Writing the biography of William Kiffen
When Joseph Ivimey (1773–1834), the nineteenth-century Baptist historian, published the life of William Kiffen (1616-1701) in 1833, he did so in the conviction that the seventeenth-century Baptist leader was “one of the most extraordinary persons whom the [Calvinistic Baptist] denomination has produced, both as to the consistency and correctness of his principles and the eminence of his worldly and religious character.” Ivimey especially hoped that his account of Kiffen’s life and ministry would spur his younger Baptist contemporaries to take Kiffen as “a pattern of piety and integrity.”[1]
To what degree this hope was realized cannot be pursued here. But, in the nearly two centuries between Ivimey’s day and the present, Kiffen’s remarkable life has been known mostly by scholars studying the origins and rise of the Baptists in seventeenth-century England.

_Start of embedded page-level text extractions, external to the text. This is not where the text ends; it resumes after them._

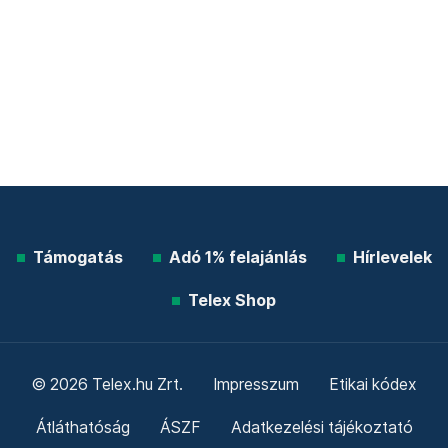
Támogatás
Adó 1% felajánlás
Hírlevelek
Telex Shop
© 2026 Telex.hu Zrt.
Impresszum
Etikai kódex
Átláthatóság
ÁSZF
Adatkezelési tájékoztató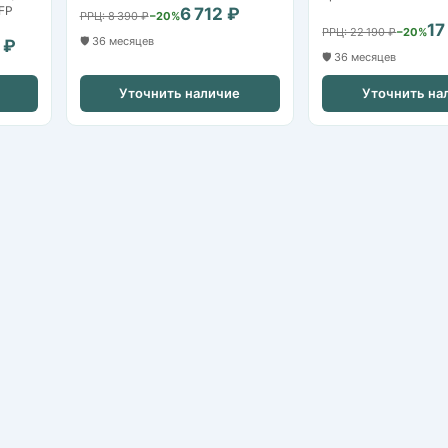
SFP
6 712 ₽
РРЦ: 8 390 ₽
−20%
17
РРЦ: 22 190 ₽
−20%
🛡️ 36 месяцев
 ₽
🛡️ 36 месяцев
Уточнить наличие
Уточнить на
IP-камеры
HDCVI / HDTVI-камеры
Видеорегистраторы NVR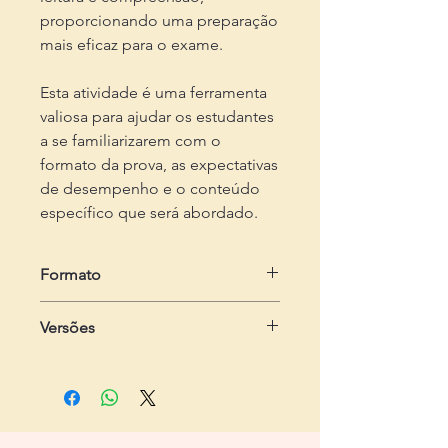
proporcionando uma preparação
mais eficaz para o exame.
Esta atividade é uma ferramenta
valiosa para ajudar os estudantes
a se familiarizarem com o
formato da prova, as expectativas
de desempenho e o conteúdo
específico que será abordado.
Formato
em .zip
Versões
Dois arquivos em .pdf
- Do estudante:
com 3 páginas, com
quatro exercícios
- Do professor:
com 4 páginas,
contendo gabarito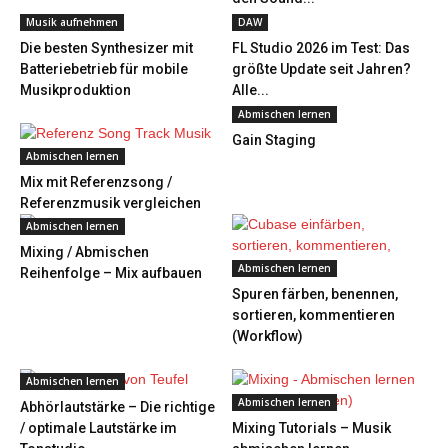
Musik aufnehmen
DAW
Die besten Synthesizer mit
FL Studio 2026 im Test: Das
Batteriebetrieb für mobile
größte Update seit Jahren?
Musikproduktion
Alle...
Abmischen lernen
Gain Staging
Abmischen lernen
Mix mit Referenzsong /
Referenzmusik vergleichen
Abmischen lernen
Mixing / Abmischen
Abmischen lernen
Reihenfolge – Mix aufbauen
Spuren färben, benennen,
sortieren, kommentieren
(Workflow)
Abmischen lernen
Abmischen lernen
Abhörlautstärke – Die richtige
/ optimale Lautstärke im
Mixing Tutorials – Musik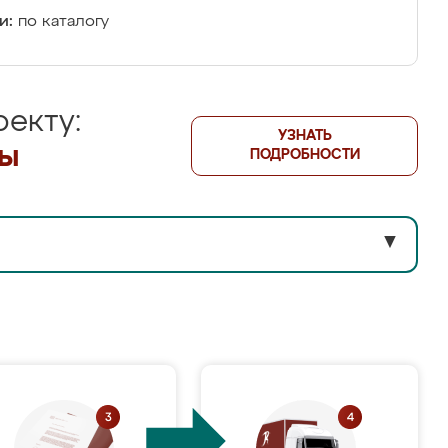
и:
по каталогу
екту:
УЗНАТЬ
лы
ПОДРОБНОСТИ
▼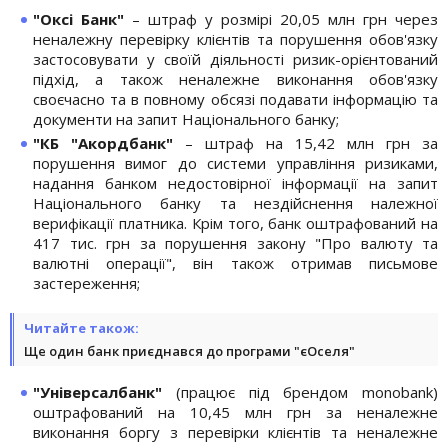
"Оксі Банк"
– штраф у розмірі 20,05 млн грн через
неналежну перевірку клієнтів та порушення обов'язку
застосовувати у своїй діяльності ризик-орієнтований
підхід, а також неналежне виконання обов'язку
своєчасно та в повному обсязі подавати інформацію та
документи на запит Національного банку;
"КБ "Акордбанк"
– штраф на 15,42 млн грн за
порушення вимог до системи управління ризиками,
надання банком недостовірної інформації на запит
Національного банку та нездійснення належної
верифікації платника. Крім того, банк оштрафований на
417 тис. грн за порушення закону "Про валюту та
валютні операції", він також отримав письмове
застереження;
Читайте також:
Ще один банк приєднався до програми "єОселя"
"Універсалбанк"
(працює під брендом monobank)
оштрафований на 10,45 млн грн за неналежне
виконання боргу з перевірки клієнтів та неналежне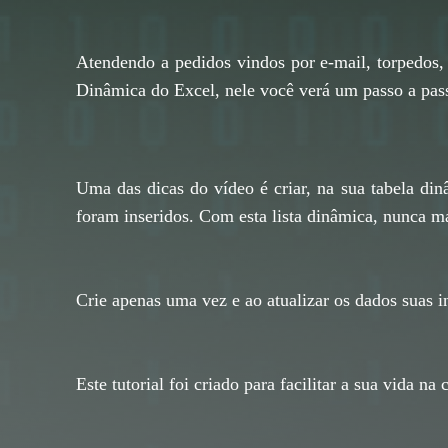
Atendendo a pedidos vindos por e-mail, torpedos
Dinâmica do Excel, nele você verá um passo a pass
Uma das dicas do vídeo é criar, na sua tabela di
foram inseridos. Com esta lista dinâmica, nunca ma
Crie apenas uma vez e ao atualizar os dados suas 
Este tutorial foi criado para facilitar a sua vida n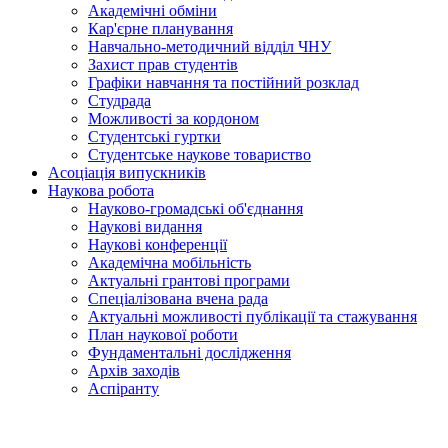
Академічні обміни
Кар'єрне планування
Навчально-методичний відділ ЧНУ
Захист прав студентів
Графіки навчання та постійний розклад
Студрада
Можливості за кордоном
Студентські гуртки
Студентське наукове товариство
Асоціація випускників
Наукова робота
Науково-громадські об'єднання
Наукові видання
Наукові конференції
Академічна мобільність
Актуальні грантові програми
Спеціалізована вчена рада
Актуальні можливості публікації та стажування
План наукової роботи
Фундаментальні дослідження
Архів заходів
Аспіранту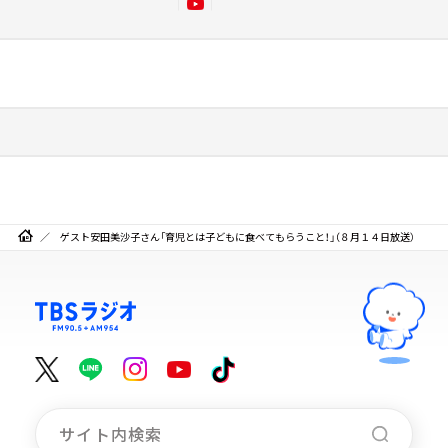
ゲスト安田美沙子さん「育児とは子どもに食べてもらうこと！」（８月１４日放送）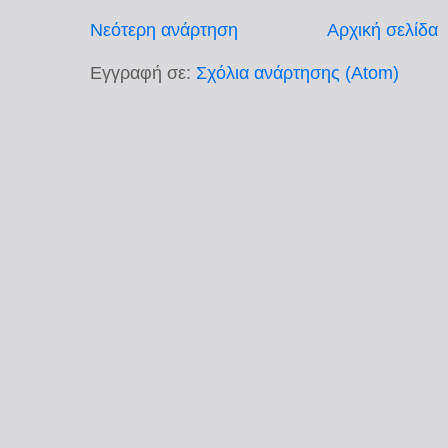
Νεότερη ανάρτηση
Αρχική σελίδα
Εγγραφή σε:
Σχόλια ανάρτησης (Atom)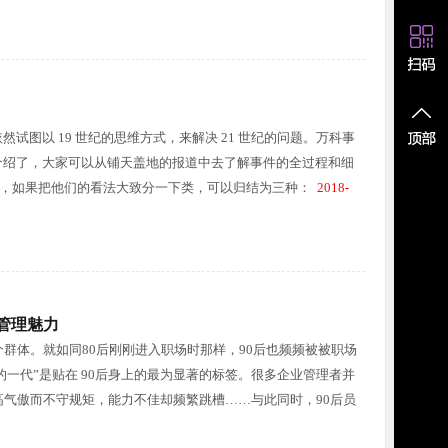
图以 19 世纪的思维方式，来解决 21 世纪的问题。万科事
介绍了，大家可以从铺天盖地的报道中去了解事件的全过程和细
言，如果把他们的看法大致分一下类，可以归结为三种：
2018-
升管理魅力
群体。就如同80后刚刚进入职场时那样，90后也频频被被职场
的一代”是贴在 90后身上的最为显著的标签。很多企业管理者并
高气傲而不守规矩，能力不佳却频繁跳槽……与此同时，90后员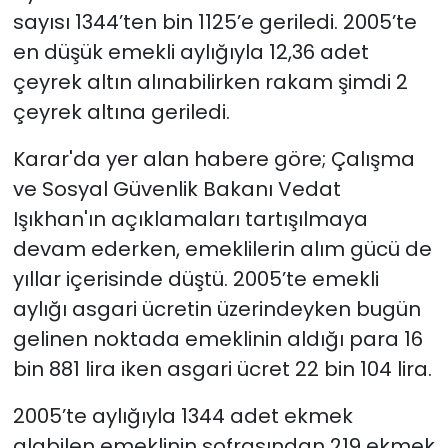
sayısı 1344’ten bin 1125’e geriledi. 2005’te
en düşük emekli aylığıyla 12,36 adet
çeyrek altın alınabilirken rakam şimdi 2
çeyrek altına geriledi.
Karar'da yer alan habere göre; Çalışma
ve Sosyal Güvenlik Bakanı Vedat
Işıkhan'ın açıklamaları tartışılmaya
devam ederken, emeklilerin alım gücü de
yıllar içerisinde düştü. 2005’te emekli
aylığı asgari ücretin üzerindeyken bugün
gelinen noktada emeklinin aldığı para 16
bin 881 lira iken asgari ücret 22 bin 104 lira.
2005’te aylığıyla 1344 adet ekmek
alabilen emeklinin sofrasından 219 ekmek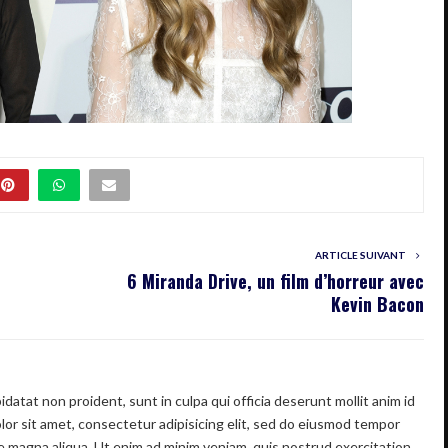
ARTICLE SUIVANT
6 Miranda Drive, un film d’horreur avec
Kevin Bacon
datat non proident, sunt in culpa qui officia deserunt mollit anim id
or sit amet, consectetur adipisicing elit, sed do eiusmod tempor
re magna aliqua. Ut enim ad minim veniam, quis nostrud exercitation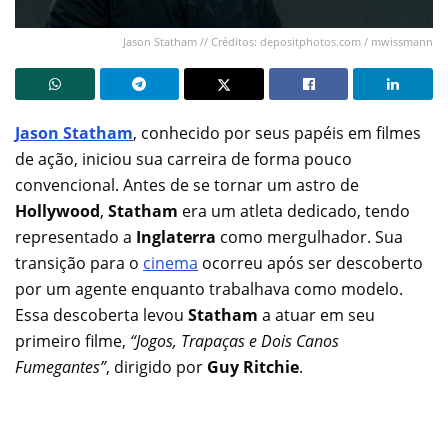
Jason Statham // Créditos: depositphotos.com / mwissmann
Jason Statham
, conhecido por seus papéis em filmes
de ação, iniciou sua carreira de forma pouco
convencional. Antes de se tornar um astro de
Hollywood
,
Statham
era um atleta dedicado, tendo
representado a
Inglaterra
como mergulhador. Sua
transição para o
cinema
ocorreu após ser descoberto
por um agente enquanto trabalhava como modelo.
Essa descoberta levou
Statham
a atuar em seu
primeiro filme,
“Jogos, Trapaças e Dois Canos
Fumegantes”
, dirigido por
Guy Ritchie
.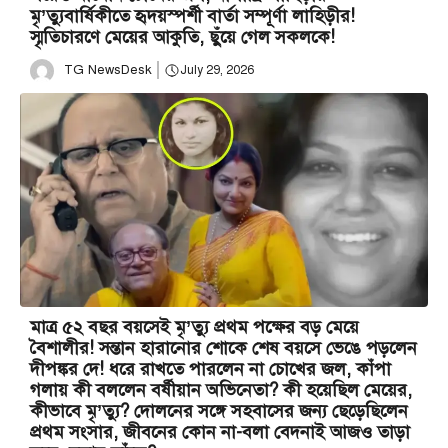
মৃ’ত্যুবার্ষিকীতে হৃদয়স্পর্শী বার্তা সম্পূর্ণা লাহিড়ীর!
স্মৃতিচারণে মেয়ের আকুতি, ছুঁয়ে গেল সকলকে!
TG NewsDesk
July 29, 2026
মাত্র ৫২ বছর বয়সেই মৃ’ত্যু প্রথম পক্ষের বড় মেয়ে
বৈশালীর! সন্তান হারানোর শোকে শেষ বয়সে ভেঙে পড়লেন
দীপঙ্কর দে! ধরে রাখতে পারলেন না চোখের জল, কাঁপা
গলায় কী বললেন বর্ষীয়ান অভিনেতা? কী হয়েছিল মেয়ের,
কীভাবে মৃ’ত্যু? দোলনের সঙ্গে সহবাসের জন্য ছেড়েছিলেন
প্রথম সংসার, জীবনের কোন না-বলা বেদনাই আজও তাড়া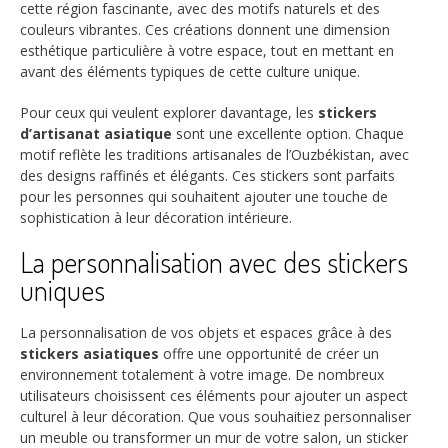
cette région fascinante, avec des motifs naturels et des
couleurs vibrantes. Ces créations donnent une dimension
esthétique particulière à votre espace, tout en mettant en
avant des éléments typiques de cette culture unique.
Pour ceux qui veulent explorer davantage, les
stickers
d’artisanat asiatique
sont une excellente option. Chaque
motif reflète les traditions artisanales de l’Ouzbékistan, avec
des designs raffinés et élégants. Ces stickers sont parfaits
pour les personnes qui souhaitent ajouter une touche de
sophistication à leur décoration intérieure.
La personnalisation avec des stickers
uniques
La personnalisation de vos objets et espaces grâce à des
stickers asiatiques
offre une opportunité de créer un
environnement totalement à votre image. De nombreux
utilisateurs choisissent ces éléments pour ajouter un aspect
culturel à leur décoration. Que vous souhaitiez personnaliser
un meuble ou transformer un mur de votre salon, un sticker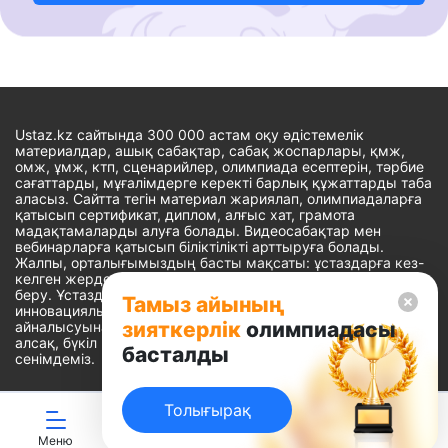
Ustaz.kz сайтында 300 000 астам оқу әдістемелік
материалдар, ашық сабақтар, сабақ жоспарлары, қмж,
омж, ұмж, ктп, сценарийлер, олимпиада есептерін, тәрбие
сағаттарды, мұғалімдерге керекті барлық құжаттарды таба
аласыз. Сайтта тегін материал жариялап, олимпиадаларға
қатысып сертификат, диплом, алғыс хат, грамота
мадақтамаларды алуға болады. Видеосабақтар мен
вебинарларға қатысып біліктілікті арттыруға болады.
Жалпы, орталығымыздың басты мақсаты: ұстаздарға кез-
келген жерде, кез-келген уақытта білім алуына мүмкіндік
беру. Ұстаздардың барлық өзекті мәселелеріне
Тамыз айының
инновациялық шешім тауып, шығармашылық жұмыспен
зияткерлік
олимпиадасы
айналысуына уақыт сыйлау. «Ұстаздарға сапалы білім бере
алсақ, бүкіл Қазақ еліне білім бере аламыз» - деген
басталды
сенімдеміз.
Толығырақ
Сайт Peaksoft веб-студиясында жасалған - Peaksoft.kz
Меню
ЖИ көмекші
Ойындар
Дайын ҚМЖ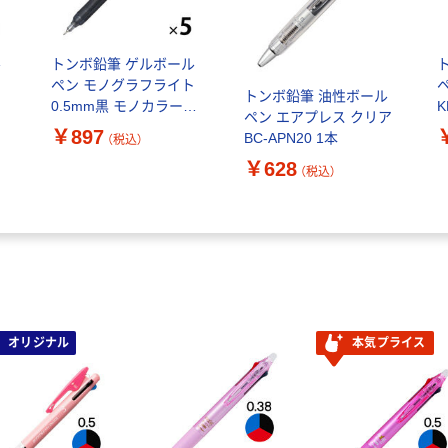
ル
トンボ鉛筆 ゲルボール
ト
ペン モノグラフライト
ペ
トンボ鉛筆 油性ボール
0.5mm黒 モノカラー
K
ペン エアプレス クリア
本
FCG-124A 1セット(1本
￥897
BC-APN20 1本
（税込）
×5)
￥628
（税込）
オリジナル
本気プライス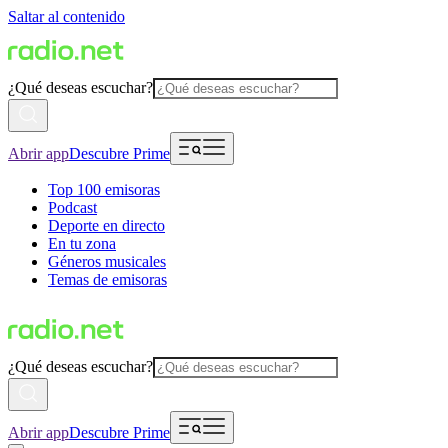
Saltar al contenido
¿Qué deseas escuchar?
Abrir app
Descubre Prime
Top 100 emisoras
Podcast
Deporte en directo
En tu zona
Géneros musicales
Temas de emisoras
¿Qué deseas escuchar?
Abrir app
Descubre Prime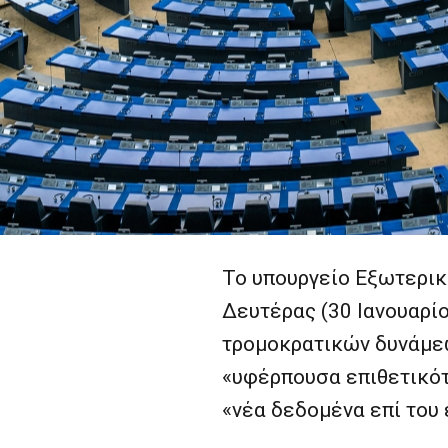
Το υπουργείο Εξωτερικ
Δευτέρας (30 Ιανουαρί
τρομοκρατικών δυνάμεω
«υφέρπουσα επιθετικότ
«νέα δεδομένα επί του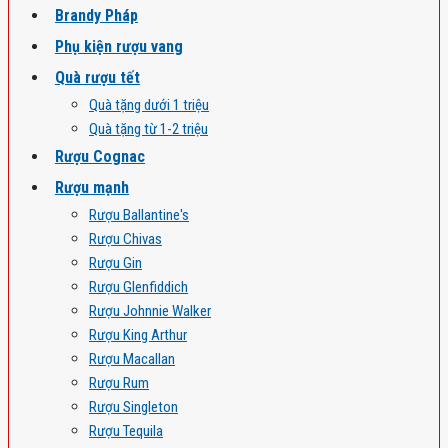
Brandy Pháp
Phụ kiện rượu vang
Quà rượu tết
Quà tặng dưới 1 triệu
Quà tặng từ 1-2 triệu
Rượu Cognac
Rượu mạnh
Rượu Ballantine's
Rượu Chivas
Rượu Gin
Rượu Glenfiddich
Rượu Johnnie Walker
Rượu King Arthur
Rượu Macallan
Rượu Rum
Rượu Singleton
Rượu Tequila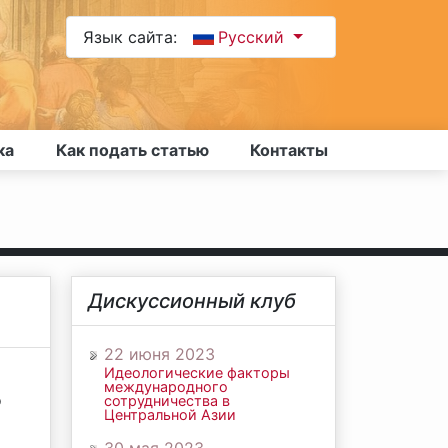
Язык сайта:
Русский
ка
Как подать статью
Контакты
Дискуссионный клуб
22 июня 2023
Идеологические факторы
международного
о
сотрудничества в
Центральной Азии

And we still do not have a critical biography of Kiffen. We have the resources unearthed by the leading Kiffen expert in the world, namely, Prof Larry Kreitzer of Oxford in the form of a fabulous series of studies of texts relating to Kiffen (the cover of volume 1 cited above).
But someone needs to be weld all of this together into a standard, definitive biography.
[1] The Life of Mr. William Kiffin (London, 1833), xi, ii. This work is an annotated and edited version of Kiffen’s autobiography. For the spelling of Kiffen’s name, I am following the leading authority on the life and ministry of Kiffin, Dr. Larry Kreitzer of Regent’s Park College, Oxford University.